Until this week the more overt manifestations of the so-called “Gangsta Culture” had all but disappeared from our cultural radar screen and police call sheets. Instances of gunplay were optimistically being viewed as things of the past. Overly optimistically, it turns outs.

The Remembrance Day shootings in Devonshire and the West End wounded four people and profoundly shook the Island’s relatively new-found calm and sense of equilibrium. And more gunfire yesterday stretched already taut nerves even further.

A small number of gunmen were responsible for the overwhelming majority of crimes which terrorised and traumatised Bermuda just a few years ago. Many have been successfully prosecuted and are now serving long prison sentences. The underground arsenal of weapons which once circulated freely among members of this hard-core element has largely been tracked down and confiscated.

Still, as this week’s shootings underscored in the most dramatic manner imaginable, guns, gunmen and gunplay are never going to be entirely eliminated from the modern Bermudian social context.
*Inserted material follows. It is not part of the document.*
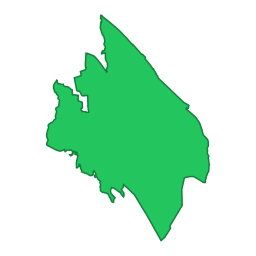 outline of Jiutepec, Morelos, Mexico
{"feature_id": "50627088B83770147300305", "entity_name": "Jiutepec", "entity_type": "district", "adm_level": 2, "iso_a3": "MEX", "parent_name": "Mexico", "parent_adm1": "Morelos", "projection": "equal_earth", "projection_center": [-99.181, 18.886], "detail": "fine", "context": "isolated", "style": "filled", "palette": "green", "viewbox_px": 256, "rotation_deg": 0, "n_neighbors": 0, "source": "geoboundaries", "source_scale": "gbopen_adm2", "svg_char_len": 5584}
<svg xmlns="http://www.w3.org/2000/svg" viewBox="0 0 256 256"><path d="M65.5,151.5L66.3,150.6L66.8,150.2L67.3,150.0L68.2,150.0L69.5,150.4L70.0,150.1L70.6,149.9L71.1,150.1L71.8,150.4L72.1,150.9L72.4,151.6L72.5,152.1L72.4,153.3L72.3,153.7L71.9,154.3L71.4,154.7L70.9,154.9L69.8,154.8L70.5,155.8L71.7,155.4L72.4,154.8L73.0,153.9L73.4,152.0L74.0,151.4L74.4,151.3L74.7,151.4L74.9,151.6L75.0,154.4L76.4,154.7L76.4,152.3L77.1,152.4L77.1,153.4L77.3,154.0L77.3,155.2L77.4,155.3L77.9,155.7L76.4,162.4L76.5,167.8L77.4,167.8L77.9,166.8L78.6,166.7L79.0,166.4L79.2,165.5L79.2,165.1L79.0,164.4L79.4,164.2L80.3,165.0L80.5,165.5L80.5,166.2L80.4,167.5L80.5,167.9L80.6,168.4L81.1,169.5L81.7,169.8L81.5,171.8L82.3,171.8L82.8,172.2L83.5,172.6L84.1,172.6L84.6,173.2L86.3,173.2L87.3,174.0L87.7,174.1L90.0,175.6L91.8,175.6L92.1,175.5L92.5,175.0L92.9,174.1L93.2,173.2L93.2,171.6L94.1,170.8L94.4,171.4L95.4,172.9L96.2,174.8L94.9,175.6L94.7,175.6L94.3,175.3L94.6,176.6L95.2,177.4L96.8,176.6L97.2,177.7L97.7,178.9L98.0,179.2L100.5,181.4L99.9,182.5L100.1,183.0L100.6,184.7L100.5,185.2L100.3,186.1L100.0,186.6L100.4,188.5L100.5,190.4L100.6,190.8L102.4,192.3L105.7,192.9L106.8,193.4L108.0,193.8L108.3,194.7L108.5,195.1L110.7,199.3L111.2,200.4L111.5,201.1L112.0,201.9L113.5,202.4L113.7,200.9L113.7,200.0L113.8,199.5L114.1,199.0L115.1,197.9L111.9,194.4L111.1,193.3L110.7,192.6L110.5,191.3L110.7,189.8L110.9,189.2L111.8,187.6L112.1,187.9L112.3,188.0L113.5,187.9L113.7,188.0L116.3,189.8L119.0,191.9L119.3,192.1L119.7,192.0L120.2,192.0L120.3,192.1L120.4,192.9L120.7,193.4L122.7,196.1L123.5,196.9L124.0,195.7L123.9,194.4L123.9,193.1L121.4,189.6L123.4,186.8L123.6,184.6L129.2,189.7L131.8,192.4L131.9,192.6L134.2,194.5L136.4,197.9L138.4,201.4L139.7,203.5L144.1,210.8L146.0,213.7L161.1,240.6L164.8,237.2L170.5,228.4L169.8,226.1L182.2,205.4L181.8,189.4L184.4,177.7L189.4,176.6L193.8,176.6L198.7,179.4L203.2,182.3L204.6,182.6L205.2,182.6L205.3,182.5L205.3,182.1L205.4,180.5L205.4,180.2L206.0,178.7L206.3,176.5L207.1,174.7L207.5,173.1L208.5,171.9L208.7,171.3L208.7,169.9L209.0,168.4L208.9,166.6L208.9,166.2L209.4,165.1L209.4,164.7L209.3,164.3L208.8,162.5L208.6,159.6L208.3,158.6L208.3,158.1L208.7,156.6L208.7,155.9L208.5,155.4L207.7,154.4L207.5,153.9L207.4,152.7L207.6,150.0L207.5,149.8L207.1,149.1L207.0,148.8L207.1,148.3L208.2,146.3L208.4,145.4L208.2,141.5L207.9,140.3L207.5,139.6L206.7,138.4L204.2,136.0L203.6,135.4L203.2,134.6L202.9,134.0L202.1,130.3L201.1,127.3L199.9,123.7L199.1,122.1L195.8,117.5L194.8,116.4L186.2,108.9L186.5,108.6L186.9,107.8L187.9,108.3L188.2,108.3L188.9,105.4L186.4,103.9L184.3,102.8L184.0,102.7L158.8,78.6L158.6,78.6L157.5,76.0L156.2,74.2L156.3,74.0L156.3,73.8L153.7,69.7L153.4,69.7L153.6,69.0L152.8,68.6L152.7,68.6L151.7,67.0L150.1,64.8L149.3,63.9L147.7,61.9L145.5,59.3L145.3,58.8L145.2,58.3L145.4,57.3L143.1,54.9L142.4,54.3L142.1,54.3L141.8,54.5L133.0,44.6L132.8,45.0L130.3,42.4L127.1,38.6L125.4,36.8L118.7,30.0L117.1,28.6L112.9,25.0L111.0,23.3L110.0,22.6L109.9,22.4L103.3,17.2L101.4,15.6L101.5,15.5L100.7,15.4L100.7,16.8L100.5,18.7L101.6,19.0L101.4,22.5L100.7,22.4L100.3,28.0L100.8,29.4L101.5,31.8L101.7,32.8L102.7,35.0L103.3,35.9L103.7,36.3L103.9,36.8L104.4,38.9L104.8,41.1L104.7,42.3L104.1,43.4L103.9,43.9L104.3,45.1L104.8,45.5L105.0,45.9L105.1,46.8L105.3,47.8L105.2,48.9L104.8,48.9L104.4,49.8L104.4,50.6L102.4,51.0L102.4,52.1L101.6,52.3L101.6,53.8L105.4,53.0L105.4,55.2L105.4,57.9L105.4,58.7L106.1,60.8L106.4,61.4L107.1,62.2L107.4,63.1L107.5,66.4L106.6,68.8L106.0,69.9L106.5,70.8L107.2,71.6L106.7,72.2L105.7,70.9L101.0,64.2L97.9,60.2L94.5,56.4L93.3,55.7L87.6,53.4L87.5,53.9L86.0,53.2L85.7,57.7L85.6,60.9L85.3,63.7L85.5,67.2L86.2,67.5L85.2,70.1L84.7,70.1L80.4,71.5L81.2,75.4L81.2,75.6L74.3,77.9L74.5,78.9L74.9,79.9L74.8,80.4L76.8,90.7L77.3,90.9L78.8,91.2L79.6,91.6L80.4,92.7L82.0,95.7L84.1,95.9L84.2,95.7L84.5,95.6L85.1,95.5L85.9,95.7L86.1,95.6L86.8,95.4L87.3,95.4L87.6,95.6L87.8,97.7L87.7,98.4L87.9,99.4L87.8,100.2L87.6,101.3L88.0,101.6L87.9,103.0L88.1,104.9L88.1,105.0L87.8,105.2L87.8,105.4L88.3,109.6L88.9,112.0L88.8,112.3L88.7,112.4L88.4,112.4L86.3,112.1L85.7,112.3L85.5,111.9L85.2,111.6L81.9,111.6L81.9,110.6L81.4,110.5L81.1,110.3L81.0,109.6L81.3,108.1L82.0,108.2L82.4,107.7L82.4,105.8L82.2,104.9L82.4,104.2L82.3,103.4L82.2,103.2L82.2,102.3L78.1,100.6L78.3,95.4L72.4,94.6L72.1,89.7L71.3,89.5L69.2,87.7L67.5,86.7L66.6,86.8L65.8,86.5L65.1,86.5L63.9,86.0L63.2,84.3L62.9,84.5L61.7,84.4L60.5,84.0L59.7,83.8L58.4,83.8L58.2,83.7L57.9,83.3L57.3,81.9L57.1,81.4L57.2,80.9L57.2,80.5L56.8,80.1L56.3,80.7L56.3,81.1L55.8,82.1L55.3,82.4L54.7,83.2L53.6,85.5L53.5,86.4L53.6,88.3L54.1,89.5L54.1,90.0L54.6,90.7L54.5,91.3L54.6,91.6L55.0,92.3L55.8,92.3L56.0,92.6L56.0,92.9L56.2,93.4L56.6,93.8L56.7,94.4L57.1,94.8L57.7,95.2L58.2,95.8L58.3,96.5L58.2,96.9L58.3,97.4L58.0,98.2L58.0,98.5L58.4,99.1L59.2,99.7L59.3,100.0L59.5,100.2L59.4,101.4L59.1,101.9L59.2,102.8L59.0,103.3L58.9,104.1L58.8,104.6L59.0,105.2L58.8,105.6L58.6,106.4L57.6,107.1L56.5,107.6L56.2,107.8L55.8,108.7L55.8,109.3L56.1,110.0L56.6,112.3L56.5,112.6L56.0,113.3L55.9,114.7L55.4,115.8L55.3,116.0L55.5,116.8L55.8,117.5L55.7,118.7L55.1,119.3L54.6,119.5L54.0,120.1L53.6,120.6L53.3,121.4L52.8,122.1L52.0,122.5L51.3,122.4L50.8,122.8L49.4,123.8L48.4,124.7L48.2,125.2L48.1,125.6L48.5,126.7L48.5,128.1L48.0,129.3L47.8,129.6L47.7,130.1L47.5,130.7L47.3,131.5L47.2,132.0L46.9,133.4L46.6,135.0L46.7,136.2L46.8,137.1L47.3,138.4L47.9,139.3L48.1,140.1L47.9,140.7L47.1,142.4L46.7,143.6L46.7,144.2L46.7,144.8L47.9,145.7L56.5,150.1L60.1,151.2L63.5,150.1L64.5,149.4L64.8,150.2L65.0,151.4L65.3,151.3L65.5,151.5Z" fill="#22c55e" stroke="#15803d" stroke-width="1.5"/></svg>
And the sad reality is that even the most trivial or pathetic grievances will, on occasion, still lead to lethal consequences.

Too many negative aspects of our culture — from glamorised depictions of violence in the media to the prevalence of widespread alcohol and drug abuse among young Bermudians — dovetail with poor economic and social conditions to fuel a destructive cycle of violence which can never be entirely broken. But it’s one which can continue to be minimised, and not just through stepped-up police work.

Those most alienated from the mainstream of Bermudian society, those for whom the still largely taboo subjects of poverty, class, inequality and racial and cultural identity are daily realities, not just abstract topics in social studies text books, are those most prone to violent behaviour. And their numbers have increased ever since the Island’s fiscal crisis made rapid downward mobility the new socio-economic trajectory for too many Bermudians.

Long overdue steps have been taken in recent years to improve educational, career and cultural opportunities for the most disadvantaged in our community, to ensure the most socially marginalised believe they can ultimately find worthwhile places in a genuinely inclusive Bermudian community.

But more work remains to be done, more enlightened, creative and imaginative measures and initiatives have to be vigorously and diligently pursued. Only when we have ensured our young people have been provided with all of the necessary means for them to fully embrace life will we stop ruing a regretfully high incidence of sudden and violent death among them.